Use state edit with schema migration: 1) Extract state: `terraform state pull > corrupted.json`. 2) Identify schema mismatch: `terraform validate` error shows which resource has wrong schema. 3) Compare with provider documentation: understand what fields changed. 4) Manually edit JSON to fix schema: if old schema had `attr = { nested = "value" }` but new expects `attr = "flattened"`, update JSON accordingly. 5) Validate JSON syntax: `jq . corrupted.json` to ensure valid JSON. 6) Push corrected state: `terraform state push corrected.json`. 7) Run `terraform plan` to validate. If still errors, repeat steps. 8) If editing complex: revert provider version temporarily, export state in old format, import into new provider version. 9) Test in non-prod first. Document the fix for similar future issues.

Follow-up: How would you automate schema validation to catch these before they break state?

You're consolidating two company infrastructures after acquisition.
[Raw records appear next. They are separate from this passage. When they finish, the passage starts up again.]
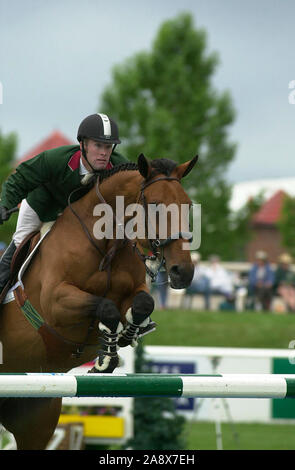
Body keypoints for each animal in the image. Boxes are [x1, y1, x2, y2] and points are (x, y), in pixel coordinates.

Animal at [0, 153, 199, 448]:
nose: (182, 272)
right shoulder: (55, 302)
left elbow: (143, 304)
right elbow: (106, 308)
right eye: (154, 205)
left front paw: (128, 333)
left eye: (187, 206)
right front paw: (106, 358)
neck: (105, 242)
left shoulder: (136, 288)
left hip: (35, 415)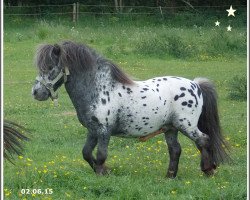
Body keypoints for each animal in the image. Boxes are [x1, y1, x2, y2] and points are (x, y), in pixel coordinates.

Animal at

Each has separate Terraform states with overlapping resources (same VPC, same databases, different names). Merging them would create conflicts. How do you unify?

Use careful import strategy for acquisition consolidation: 1) Audit both states: list all resources in both, identify overlaps. 2) For overlapping resources: decide which is authoritative. 3) Import into new canonical state: create unified root module with `module "legacy_app_a"` and `module "legacy_app_b"`. 4) In legacy_app_a module, use `terraform import aws_vpc.shared vpc-abc123` to claim ownership. 5) In legacy_app_b, use data source instead: `data "aws_vpc" "shared" { id = var.shared_vpc_id }` so legacy_b doesn't manage it. 6) Migrate code: refactor both HCLs to use new module structure with shared and unique resources. 7) Use state push to merge: for each resource in legacy B that's unique, add to new state. 8) Validate comprehensively: `terraform plan` must show zero changes. 9) Run governance: Sentinel policies ensure no resource conflicts. Schedule coordinated cutover with both teams.

Follow-up: How would you handle this merge if the two companies still need to operate independently post-acquisition?